The good, the bad and the break-up.
Friday, 09/22/06 - 9:26 pm.

I'm a fucking loser. That's what this week has proven to me. I have no desire to move on, and I just want to roll up on my sheets and sleep for the rest of my life.

For no reason, really. Well, I've been failing a lot in class. I don't participate much, a lot of people say smart things and I don't, and in Psychological Treatment I'm just screwed. I had a midterm yesterday, and I slipped. I don't think I'll get any more than a 7. Today we had a discussion, and I didn't say much (speaking is fundamental)...though in my defense, everybody was saying the same things, and I didn't want to repeat. But here and there somebody would say something perfect, and I wished I'd thought of that. I don't think I'll do very good in that subject.

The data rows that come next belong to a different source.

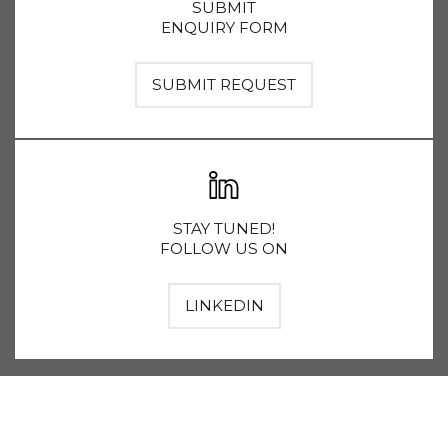
SUBMIT
ENQUIRY FORM
SUBMIT REQUEST
STAY TUNED!
FOLLOW US ON
LINKEDIN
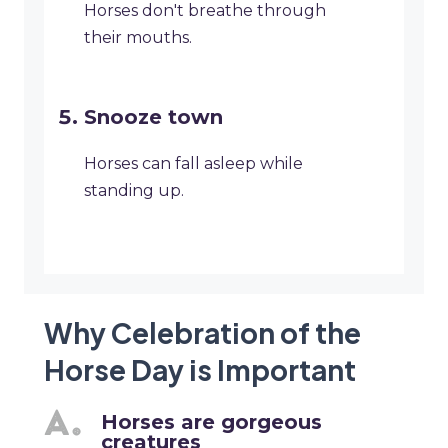
Horses don't breathe through
their mouths.
Snooze town
Horses can fall asleep while
standing up.
Why Celebration of the
Horse Day is Important
Horses are gorgeous
creatures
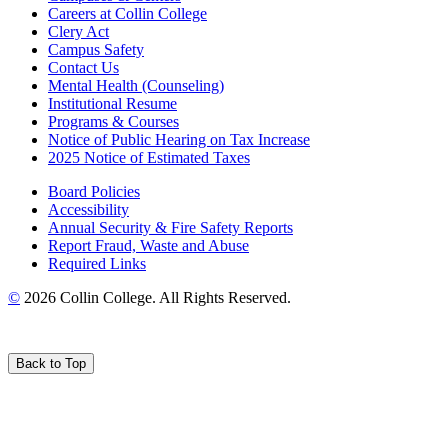
Careers at Collin College
Clery Act
Campus Safety
Contact Us
Mental Health (Counseling)
Institutional Resume
Programs & Courses
Notice of Public Hearing on Tax Increase
2025 Notice of Estimated Taxes
Board Policies
Accessibility
Annual Security & Fire Safety Reports
Report Fraud, Waste and Abuse
Required Links
©
2026 Collin College. All Rights Reserved.
Back to Top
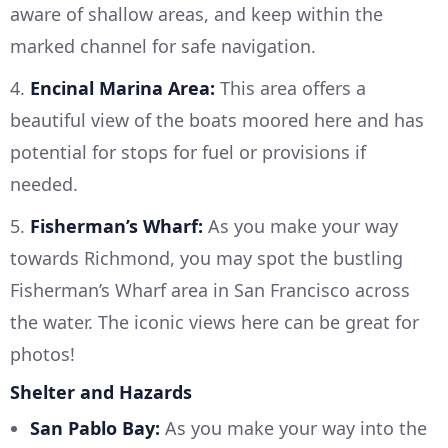
aware of shallow areas, and keep within the
marked channel for safe navigation.
4.
Encinal Marina Area:
This area offers a
beautiful view of the boats moored here and has
potential for stops for fuel or provisions if
needed.
5.
Fisherman’s Wharf:
As you make your way
towards Richmond, you may spot the bustling
Fisherman’s Wharf area in San Francisco across
the water. The iconic views here can be great for
photos!
Shelter and Hazards
San Pablo Bay:
As you make your way into the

Part of me looks at that professor in hopes he'll notice my scar and ask. I think I'd tell him. I'm not very sure why's that, because mostly I feel a certain rejection for him; I was starting to like clinical psychology, but I feel like a such a failure in his class. He's a friend of my brother's and I've know him for a while, but since he became my professor, I put some sort of academical distance (not that it'd mattered if I hadn't, it'd still be there). It's an odd impulse, wanting for him to notice. I'll get over it.

On an unrelated note, I think D. broke up with his girlfriend. I'm a bit embarrassed to admit I was a bit glad when I heard that. I'm not quite sure if it's true, it's just based on assumptions, things my friends and I have seen: we've seen the gal with another boy, always walking together. A boy, may I add, we met in school and despised, for being cruel and shallow...not exactly dating material. He didn't graduate with us, but goes to the same university; and ignores us.

I was a bit glad because I always felt D. liked her all along and was with me because...well, he wasn't with her. Nothing wrong in liking somebody else, but fuck, man, if you do, don't put illusions in somebody else's head. I'm not sure if that was the case...I remember -high school- being into him, and the pain of wondering if he felt anything for me at all (I guess he did), and if that was strong enough to make him want to be with me, officially (it wasn't). But when he wasn't with me, he was with her. And when school finished and I stopped seeing him, I heard he was dating her; although I'm not in love with him anymore, up to this date it made me bitter, seeing them together. Though they made a cute couple.

Then I thought things twice, and I felt sorry for him. It's not nice, and it's fucked up that I'm glad. Unless he wanted the break-up...in which case, never mind all I've said so far in this entry. Otherwise, sorry things didn't work out, D., even though you don't read my diary (thank the Lord for that).

Now it's time for the good part of this entry: I saw Joseph today. And that's it. I hadn't seen thim this week, and especially under stressful circumstances, I need to be in the safe space he provides. I managed to make a hole in my agenda to see him for an hour, and we ended up with a lot of bedroom time. Quality over quantity. It was wonderful, AND it was raining. That made it much better. I love this man so, so, so, so much.

I dropped him off at work, and I got back to my stressful routine. I have a lot of tasks (two midterms, several papers, pending social service hours, etc), and I'm very frustrated. I don't feel confident at all. I feel like shit, inadequate, and I want to give up.